Until I turned up early today, to find the airfield covered in a thick layer fog. However, lurking in the gloom was a pleasant surprise.
|Just plane better (Sorry)|
The most despised Islander was sitting, looking for a new owner, because next to it was a glorious new(ish) Caravan. Pretty soon the sun burnt away the fog and I got a chance to see what the new plane was like.
God damn it's fast.
Newer and lighter than the other Caravan, I found myself genuinely shocked by how little time it took us to get to altitude on each jump. This bodes well for the future.
My first jump was an exercise in mediocrity. My exit, tracking, pattern and landing were all "ok" in the most depressing sense of the word. There was nothing hugely wrong with it but I've done all of the elements of that jump much better before. My landing was a pretty solid stand-up, which I was pleased with.
The second jump was an improvement in all areas. Still not fantastic, but much better. The exception to this was my landing which was the smoothest ever. I touched down like an experienced butterfly on a sturdy leaf, or some other equally cliched metaphor. Anyway, it was good.

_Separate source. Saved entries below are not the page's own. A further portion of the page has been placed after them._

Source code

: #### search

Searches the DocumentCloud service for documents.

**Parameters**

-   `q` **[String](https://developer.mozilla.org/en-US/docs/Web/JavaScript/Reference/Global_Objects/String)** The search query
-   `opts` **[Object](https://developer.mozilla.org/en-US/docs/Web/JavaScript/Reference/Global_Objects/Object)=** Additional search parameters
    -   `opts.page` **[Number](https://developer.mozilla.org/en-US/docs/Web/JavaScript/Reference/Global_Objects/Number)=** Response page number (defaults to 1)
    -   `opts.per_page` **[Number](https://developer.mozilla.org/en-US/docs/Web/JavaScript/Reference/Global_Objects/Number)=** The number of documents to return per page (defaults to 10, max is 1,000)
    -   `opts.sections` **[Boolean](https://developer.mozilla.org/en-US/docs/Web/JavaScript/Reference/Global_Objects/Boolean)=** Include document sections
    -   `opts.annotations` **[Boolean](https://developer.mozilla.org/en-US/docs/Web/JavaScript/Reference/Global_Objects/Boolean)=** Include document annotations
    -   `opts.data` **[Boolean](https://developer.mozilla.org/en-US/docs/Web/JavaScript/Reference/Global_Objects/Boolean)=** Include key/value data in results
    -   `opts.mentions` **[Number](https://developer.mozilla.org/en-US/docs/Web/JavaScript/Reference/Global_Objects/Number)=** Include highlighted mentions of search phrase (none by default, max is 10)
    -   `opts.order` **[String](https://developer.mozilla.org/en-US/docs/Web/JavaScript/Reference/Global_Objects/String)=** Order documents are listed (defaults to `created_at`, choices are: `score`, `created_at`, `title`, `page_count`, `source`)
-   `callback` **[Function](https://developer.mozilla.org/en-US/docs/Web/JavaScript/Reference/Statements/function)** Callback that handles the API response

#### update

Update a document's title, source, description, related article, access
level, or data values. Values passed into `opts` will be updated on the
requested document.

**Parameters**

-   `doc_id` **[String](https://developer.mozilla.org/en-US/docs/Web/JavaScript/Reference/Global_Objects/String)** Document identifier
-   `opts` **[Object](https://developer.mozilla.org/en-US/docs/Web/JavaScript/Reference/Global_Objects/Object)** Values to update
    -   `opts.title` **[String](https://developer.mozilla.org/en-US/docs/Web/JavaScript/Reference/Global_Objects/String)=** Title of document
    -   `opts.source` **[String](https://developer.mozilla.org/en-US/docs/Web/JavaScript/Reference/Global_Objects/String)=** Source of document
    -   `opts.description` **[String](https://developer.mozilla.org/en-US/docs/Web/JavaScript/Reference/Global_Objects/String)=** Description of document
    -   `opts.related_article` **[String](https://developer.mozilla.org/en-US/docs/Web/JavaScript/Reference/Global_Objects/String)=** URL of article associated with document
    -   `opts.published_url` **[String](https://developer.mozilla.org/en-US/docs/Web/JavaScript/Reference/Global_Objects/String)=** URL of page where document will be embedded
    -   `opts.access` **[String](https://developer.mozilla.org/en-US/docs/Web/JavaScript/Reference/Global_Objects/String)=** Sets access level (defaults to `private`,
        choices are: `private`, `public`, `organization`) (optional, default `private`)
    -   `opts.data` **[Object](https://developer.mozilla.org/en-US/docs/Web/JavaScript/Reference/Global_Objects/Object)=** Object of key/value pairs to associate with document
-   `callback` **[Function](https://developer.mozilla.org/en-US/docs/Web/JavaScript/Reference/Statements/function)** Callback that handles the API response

The last jump was an unequivocal f**k-up. Whenever I exit I make sure to check I'm in the right sort of place to get back to the landing area, though there's never been a problem before because I'm never the first man out so someone else has got us in the right place first. Well, it turns out my brain doesn't actually do anything during this check because immediately after I got out I realised the airfield was beautifully obscured by a nice big cloud. My plan was to do some flips and turns but this immediately got cancelled as I fell towards the huge white monster. I watched the jumper who got out before me, silhouetted against the cloud, as he clipped its edge, then I fell into it. I knew I was well clear of the other guy but I was still concerned by the possibility of a collision. Watching my altimeter my pull height of 5000' came and went. As it reached 4000' the cloud started to clear and I pulled. As I got down the pattern seemed busier than usual, with more canopies landing together than usual, but I maintained good situational awareness and landed well again.
After talking to a senior instructor I understand better what I did wrong. Skydivers tend to play it a bit hard and fast with the "avoid cloud" rule. He said that if you can identify the landmarks around that's ok, and that's what I did. Also, I've been down to 4000' before. It's a safe pull height. The two things I did wrong were not checking the spot properly, and not jumping the plan. Both of them were ok this time, and, after today, both of them I'm sure I'll do properly in the future.